◆ Task item
Extend the FCPT earnings call transcript by carrying Pat Wernig's remarks on cap rates and acquisitions forward from its last sentence.

(Excerpted text begins)

Turning to the balance sheet, we have raised over $186 million of capital year to date to support our investment program. This included the closing of $125 million private note that funded in March, but was priced last December at a 3.1% coupon and $61 million of equity via forward sale agreements.

We settled $4.6 million of this forward in the second quarter and expect to settle the remaining $56 million over the next period of time to fund acquisitions. Additionally, the $13 million of dispositions helped fund our pipeline in the quarter at accretive rates. Finally, a few important comments on the team.

Over the last three months, we have hired two additional investment analysts to the acquisition team, a new associate general counsel, an HR manager, and an operations director, and have added new roles in property management. Along with additional investments we are making in our financial and property systems that improve automation and efficiency, this staffing sets us up well to support continued portfolio growth. With that, I'll turn it over to Pat.

Pat Wernig
Managing Director of Acquisitions, FCPT

Thanks, Bill. I'd like to start by discussing the cap rate environment and our acquisition mix for Q2. We spoke on the last call in April about the tightening cap rates we observed in 2021, and how that trend had held steady in the first four months of 2022. We also stated that we were seeing the initial signs of that momentum slowing and our expectation that cap rates would moderate as borrowing costs rose.

(Excerpted text ends)
(Material provided begins)

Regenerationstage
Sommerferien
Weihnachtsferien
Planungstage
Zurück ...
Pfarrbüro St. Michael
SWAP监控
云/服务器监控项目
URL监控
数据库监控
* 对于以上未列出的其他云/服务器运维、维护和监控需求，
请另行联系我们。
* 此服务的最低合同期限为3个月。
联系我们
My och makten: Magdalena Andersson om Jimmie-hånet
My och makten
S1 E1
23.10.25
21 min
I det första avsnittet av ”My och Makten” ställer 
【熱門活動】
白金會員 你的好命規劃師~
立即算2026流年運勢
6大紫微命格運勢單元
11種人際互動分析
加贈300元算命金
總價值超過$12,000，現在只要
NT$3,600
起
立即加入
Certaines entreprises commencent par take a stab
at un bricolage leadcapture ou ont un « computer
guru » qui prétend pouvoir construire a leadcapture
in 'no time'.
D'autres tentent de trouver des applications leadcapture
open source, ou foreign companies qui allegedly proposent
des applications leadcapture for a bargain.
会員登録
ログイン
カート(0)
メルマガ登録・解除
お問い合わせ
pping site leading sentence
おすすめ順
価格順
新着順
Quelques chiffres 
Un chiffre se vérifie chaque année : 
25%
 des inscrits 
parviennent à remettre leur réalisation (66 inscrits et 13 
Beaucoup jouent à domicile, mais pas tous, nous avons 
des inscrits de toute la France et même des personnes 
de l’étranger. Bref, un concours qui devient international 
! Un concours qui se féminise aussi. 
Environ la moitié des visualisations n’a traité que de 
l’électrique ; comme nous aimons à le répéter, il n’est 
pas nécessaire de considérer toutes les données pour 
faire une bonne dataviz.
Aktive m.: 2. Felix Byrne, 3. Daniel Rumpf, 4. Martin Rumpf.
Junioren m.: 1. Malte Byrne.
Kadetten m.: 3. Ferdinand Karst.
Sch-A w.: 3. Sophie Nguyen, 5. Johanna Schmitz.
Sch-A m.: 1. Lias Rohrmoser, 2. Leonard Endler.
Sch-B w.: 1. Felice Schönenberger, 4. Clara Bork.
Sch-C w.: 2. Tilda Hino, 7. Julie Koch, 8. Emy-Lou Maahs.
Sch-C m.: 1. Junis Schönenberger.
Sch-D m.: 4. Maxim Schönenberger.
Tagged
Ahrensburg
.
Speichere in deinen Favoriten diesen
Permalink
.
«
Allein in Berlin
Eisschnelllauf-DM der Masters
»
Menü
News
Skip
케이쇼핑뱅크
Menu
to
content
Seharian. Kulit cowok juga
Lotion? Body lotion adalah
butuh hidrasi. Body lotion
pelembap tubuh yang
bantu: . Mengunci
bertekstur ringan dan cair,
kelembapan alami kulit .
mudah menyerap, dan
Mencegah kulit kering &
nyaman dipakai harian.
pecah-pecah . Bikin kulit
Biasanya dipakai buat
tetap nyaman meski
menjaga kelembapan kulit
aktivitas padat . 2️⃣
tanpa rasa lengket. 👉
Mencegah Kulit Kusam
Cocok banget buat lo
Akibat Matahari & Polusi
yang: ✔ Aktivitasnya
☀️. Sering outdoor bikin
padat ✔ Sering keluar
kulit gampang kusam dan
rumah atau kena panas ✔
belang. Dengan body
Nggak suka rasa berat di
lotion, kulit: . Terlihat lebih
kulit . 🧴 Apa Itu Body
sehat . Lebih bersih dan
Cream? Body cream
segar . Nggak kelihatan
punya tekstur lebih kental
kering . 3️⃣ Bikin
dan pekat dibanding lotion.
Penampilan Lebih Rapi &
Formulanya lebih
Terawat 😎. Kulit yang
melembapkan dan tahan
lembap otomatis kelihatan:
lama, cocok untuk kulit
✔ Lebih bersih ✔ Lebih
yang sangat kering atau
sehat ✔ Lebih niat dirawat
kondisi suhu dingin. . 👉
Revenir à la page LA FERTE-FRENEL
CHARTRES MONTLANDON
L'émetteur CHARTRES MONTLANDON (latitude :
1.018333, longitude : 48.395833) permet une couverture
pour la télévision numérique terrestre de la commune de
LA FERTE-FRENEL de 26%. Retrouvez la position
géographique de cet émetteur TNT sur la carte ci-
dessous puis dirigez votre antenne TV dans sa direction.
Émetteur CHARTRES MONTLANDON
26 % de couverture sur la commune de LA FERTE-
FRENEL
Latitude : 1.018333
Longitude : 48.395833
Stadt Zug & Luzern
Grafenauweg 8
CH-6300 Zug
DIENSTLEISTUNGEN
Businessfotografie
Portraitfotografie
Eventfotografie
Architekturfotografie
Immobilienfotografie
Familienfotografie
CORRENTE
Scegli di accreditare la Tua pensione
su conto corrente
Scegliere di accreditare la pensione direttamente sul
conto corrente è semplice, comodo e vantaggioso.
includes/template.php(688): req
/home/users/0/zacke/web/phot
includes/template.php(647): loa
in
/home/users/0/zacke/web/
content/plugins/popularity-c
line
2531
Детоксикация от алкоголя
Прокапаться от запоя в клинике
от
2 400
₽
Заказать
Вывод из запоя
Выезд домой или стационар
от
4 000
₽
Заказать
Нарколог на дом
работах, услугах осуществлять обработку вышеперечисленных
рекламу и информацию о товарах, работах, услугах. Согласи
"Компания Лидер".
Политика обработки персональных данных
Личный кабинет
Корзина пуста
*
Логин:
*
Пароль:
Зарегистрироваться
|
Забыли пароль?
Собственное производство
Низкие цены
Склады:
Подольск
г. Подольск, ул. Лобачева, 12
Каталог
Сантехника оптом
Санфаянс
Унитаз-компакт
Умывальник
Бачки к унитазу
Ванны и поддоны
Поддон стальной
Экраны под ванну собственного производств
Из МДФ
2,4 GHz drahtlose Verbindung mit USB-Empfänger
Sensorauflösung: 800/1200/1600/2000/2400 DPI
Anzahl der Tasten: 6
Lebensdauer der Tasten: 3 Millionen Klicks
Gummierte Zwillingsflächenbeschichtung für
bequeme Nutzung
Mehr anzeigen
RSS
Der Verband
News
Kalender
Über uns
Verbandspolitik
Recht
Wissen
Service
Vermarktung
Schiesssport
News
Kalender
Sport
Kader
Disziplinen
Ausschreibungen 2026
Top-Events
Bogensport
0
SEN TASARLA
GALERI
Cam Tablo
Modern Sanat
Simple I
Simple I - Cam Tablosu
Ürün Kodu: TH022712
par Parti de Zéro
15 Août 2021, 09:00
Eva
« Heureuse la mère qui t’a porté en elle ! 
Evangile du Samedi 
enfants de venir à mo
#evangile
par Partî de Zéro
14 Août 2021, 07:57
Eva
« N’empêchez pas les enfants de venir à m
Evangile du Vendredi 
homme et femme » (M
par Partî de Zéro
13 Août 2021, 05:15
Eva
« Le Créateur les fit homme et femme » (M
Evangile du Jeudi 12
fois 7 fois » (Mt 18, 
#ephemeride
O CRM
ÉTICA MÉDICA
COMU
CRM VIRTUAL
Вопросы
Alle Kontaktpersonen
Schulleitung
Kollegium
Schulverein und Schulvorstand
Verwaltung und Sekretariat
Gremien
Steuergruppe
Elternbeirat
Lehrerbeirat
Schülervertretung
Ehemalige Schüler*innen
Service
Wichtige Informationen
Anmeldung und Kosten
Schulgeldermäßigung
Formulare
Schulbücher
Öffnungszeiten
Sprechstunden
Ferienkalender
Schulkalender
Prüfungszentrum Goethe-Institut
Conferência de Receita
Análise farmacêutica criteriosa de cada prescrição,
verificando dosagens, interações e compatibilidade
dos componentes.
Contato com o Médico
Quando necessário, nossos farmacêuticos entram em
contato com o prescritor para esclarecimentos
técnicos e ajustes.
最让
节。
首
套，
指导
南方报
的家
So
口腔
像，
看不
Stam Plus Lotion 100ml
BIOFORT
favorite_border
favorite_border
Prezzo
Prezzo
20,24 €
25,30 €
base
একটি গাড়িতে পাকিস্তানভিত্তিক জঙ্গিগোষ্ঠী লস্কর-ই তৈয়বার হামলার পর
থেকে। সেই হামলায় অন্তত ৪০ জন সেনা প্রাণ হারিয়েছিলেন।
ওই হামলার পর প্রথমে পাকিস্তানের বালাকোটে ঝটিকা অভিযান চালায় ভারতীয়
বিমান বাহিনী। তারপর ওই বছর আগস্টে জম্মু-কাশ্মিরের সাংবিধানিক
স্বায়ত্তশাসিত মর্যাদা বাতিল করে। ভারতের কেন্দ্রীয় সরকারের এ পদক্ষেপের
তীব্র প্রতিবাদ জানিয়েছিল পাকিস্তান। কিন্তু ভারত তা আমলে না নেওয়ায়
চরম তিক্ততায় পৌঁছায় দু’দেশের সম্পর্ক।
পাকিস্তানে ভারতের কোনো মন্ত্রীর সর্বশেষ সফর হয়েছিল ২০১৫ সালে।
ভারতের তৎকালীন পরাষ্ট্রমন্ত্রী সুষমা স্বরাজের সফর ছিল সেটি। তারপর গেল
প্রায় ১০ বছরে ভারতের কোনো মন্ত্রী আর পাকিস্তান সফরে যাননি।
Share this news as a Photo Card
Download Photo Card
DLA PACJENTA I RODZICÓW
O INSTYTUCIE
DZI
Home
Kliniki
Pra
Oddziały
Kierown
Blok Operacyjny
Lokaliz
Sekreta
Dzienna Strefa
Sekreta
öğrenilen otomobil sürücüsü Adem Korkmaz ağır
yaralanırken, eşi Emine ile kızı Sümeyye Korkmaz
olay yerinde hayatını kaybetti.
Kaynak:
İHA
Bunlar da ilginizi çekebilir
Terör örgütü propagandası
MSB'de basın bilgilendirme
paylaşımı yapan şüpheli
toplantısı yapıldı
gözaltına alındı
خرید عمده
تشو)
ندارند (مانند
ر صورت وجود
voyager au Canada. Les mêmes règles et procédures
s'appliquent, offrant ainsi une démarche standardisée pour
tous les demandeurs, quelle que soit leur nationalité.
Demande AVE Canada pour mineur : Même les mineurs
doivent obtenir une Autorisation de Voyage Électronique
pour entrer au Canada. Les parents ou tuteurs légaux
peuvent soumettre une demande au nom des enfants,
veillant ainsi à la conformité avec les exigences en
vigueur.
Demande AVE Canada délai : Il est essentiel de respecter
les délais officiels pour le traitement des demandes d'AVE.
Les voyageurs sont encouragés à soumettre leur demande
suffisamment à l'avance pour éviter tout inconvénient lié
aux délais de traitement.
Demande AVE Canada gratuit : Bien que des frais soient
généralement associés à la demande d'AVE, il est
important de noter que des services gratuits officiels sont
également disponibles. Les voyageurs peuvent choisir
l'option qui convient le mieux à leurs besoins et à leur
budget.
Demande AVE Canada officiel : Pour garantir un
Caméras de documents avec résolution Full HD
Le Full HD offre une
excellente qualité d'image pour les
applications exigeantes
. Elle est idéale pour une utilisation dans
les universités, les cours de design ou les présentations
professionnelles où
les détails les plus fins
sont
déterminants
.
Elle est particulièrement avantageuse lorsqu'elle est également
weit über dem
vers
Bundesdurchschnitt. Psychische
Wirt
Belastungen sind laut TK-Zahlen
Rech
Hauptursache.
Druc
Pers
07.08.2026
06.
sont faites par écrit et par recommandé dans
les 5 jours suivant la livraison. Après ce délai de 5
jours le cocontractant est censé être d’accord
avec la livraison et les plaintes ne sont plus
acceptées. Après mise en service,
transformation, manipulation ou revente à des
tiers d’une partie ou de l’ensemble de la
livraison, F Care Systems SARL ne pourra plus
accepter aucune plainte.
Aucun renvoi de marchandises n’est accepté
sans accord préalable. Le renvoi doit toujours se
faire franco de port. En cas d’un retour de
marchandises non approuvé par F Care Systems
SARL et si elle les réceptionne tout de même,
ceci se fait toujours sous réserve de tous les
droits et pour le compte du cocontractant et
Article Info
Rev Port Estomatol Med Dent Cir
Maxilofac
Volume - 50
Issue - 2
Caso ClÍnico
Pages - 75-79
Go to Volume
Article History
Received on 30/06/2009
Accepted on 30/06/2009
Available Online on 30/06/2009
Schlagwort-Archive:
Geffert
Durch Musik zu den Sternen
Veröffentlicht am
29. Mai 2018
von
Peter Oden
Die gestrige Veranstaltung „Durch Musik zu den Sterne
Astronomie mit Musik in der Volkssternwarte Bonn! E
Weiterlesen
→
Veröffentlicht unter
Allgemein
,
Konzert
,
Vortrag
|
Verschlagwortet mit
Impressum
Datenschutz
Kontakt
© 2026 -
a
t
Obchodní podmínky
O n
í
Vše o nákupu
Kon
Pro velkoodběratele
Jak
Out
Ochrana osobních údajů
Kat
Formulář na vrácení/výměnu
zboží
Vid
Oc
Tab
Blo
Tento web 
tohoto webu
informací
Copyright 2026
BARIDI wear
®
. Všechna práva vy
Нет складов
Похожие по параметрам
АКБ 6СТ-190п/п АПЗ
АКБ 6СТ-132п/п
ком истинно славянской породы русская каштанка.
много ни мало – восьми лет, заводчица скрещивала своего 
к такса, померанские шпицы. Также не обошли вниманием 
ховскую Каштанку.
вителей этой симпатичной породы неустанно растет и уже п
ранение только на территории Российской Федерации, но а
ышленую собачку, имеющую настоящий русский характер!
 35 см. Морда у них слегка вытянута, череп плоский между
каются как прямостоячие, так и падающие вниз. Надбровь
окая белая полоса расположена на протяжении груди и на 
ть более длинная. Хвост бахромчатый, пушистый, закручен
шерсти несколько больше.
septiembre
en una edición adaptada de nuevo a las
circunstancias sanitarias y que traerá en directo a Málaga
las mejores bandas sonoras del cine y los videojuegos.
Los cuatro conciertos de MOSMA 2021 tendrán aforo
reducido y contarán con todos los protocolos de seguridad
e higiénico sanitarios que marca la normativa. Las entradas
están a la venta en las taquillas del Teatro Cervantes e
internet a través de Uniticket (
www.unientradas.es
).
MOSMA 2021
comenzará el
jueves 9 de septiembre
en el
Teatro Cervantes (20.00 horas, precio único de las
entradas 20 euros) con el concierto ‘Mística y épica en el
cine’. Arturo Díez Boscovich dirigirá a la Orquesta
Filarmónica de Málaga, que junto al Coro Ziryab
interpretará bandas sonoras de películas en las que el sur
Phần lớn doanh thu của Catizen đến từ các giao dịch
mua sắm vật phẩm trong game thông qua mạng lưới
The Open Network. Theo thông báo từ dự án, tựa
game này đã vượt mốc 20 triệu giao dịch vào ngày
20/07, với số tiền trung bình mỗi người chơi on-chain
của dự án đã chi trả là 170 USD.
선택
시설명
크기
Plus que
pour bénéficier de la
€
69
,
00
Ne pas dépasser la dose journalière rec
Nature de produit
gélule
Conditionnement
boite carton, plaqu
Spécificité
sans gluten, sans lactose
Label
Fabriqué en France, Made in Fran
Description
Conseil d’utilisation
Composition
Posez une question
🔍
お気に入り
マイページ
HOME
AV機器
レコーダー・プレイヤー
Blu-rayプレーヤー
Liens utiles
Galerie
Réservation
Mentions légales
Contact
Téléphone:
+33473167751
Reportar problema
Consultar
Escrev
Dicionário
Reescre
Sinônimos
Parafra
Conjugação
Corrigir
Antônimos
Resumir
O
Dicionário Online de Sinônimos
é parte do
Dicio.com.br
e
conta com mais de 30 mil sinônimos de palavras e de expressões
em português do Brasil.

(Material provided ends)

◆ Response to this exercise
Over the past three months, we've witnessed upward movement in cap rates. We're seeing transactions come back to us where other potential buyers cannot secure accretive debt financing. The decrease in competition is allowing us to increase our pipeline for the coming quarters while also being more selective in our asset screening.

We're very pleased with the state of our pipeline and in particular, how the opportunity set has grown for us over the past month. FCPT maintained price discipline over the past several years and avoided any real cap rate compression in the assets we acquired. As a result, our investment spreads continue to be positive. We will continue to exercise price discipline with what we introduce to the pipeline.

We've also seen increased engagement from mall and shopping center owners on outparcel transactions. A great example of this is the 11-property, $33 million outparcel transaction that we announced in June with PREIT. The portfolio includes eight restaurant properties. We also announced a seven-property outparcel portfolio in Texas earlier this month for $17 million, which includes six restaurant properties.

We expect the $50 million of combined outparcels will close mainly in the third quarter, and we are actively engaging other parties to continue building out the outparcel pipeline. For the quarter, auto service accounted for 63% of our investments, medical retail for 23%, and the remaining 13% consisted of casual dining and well-located investment-grade bank branches.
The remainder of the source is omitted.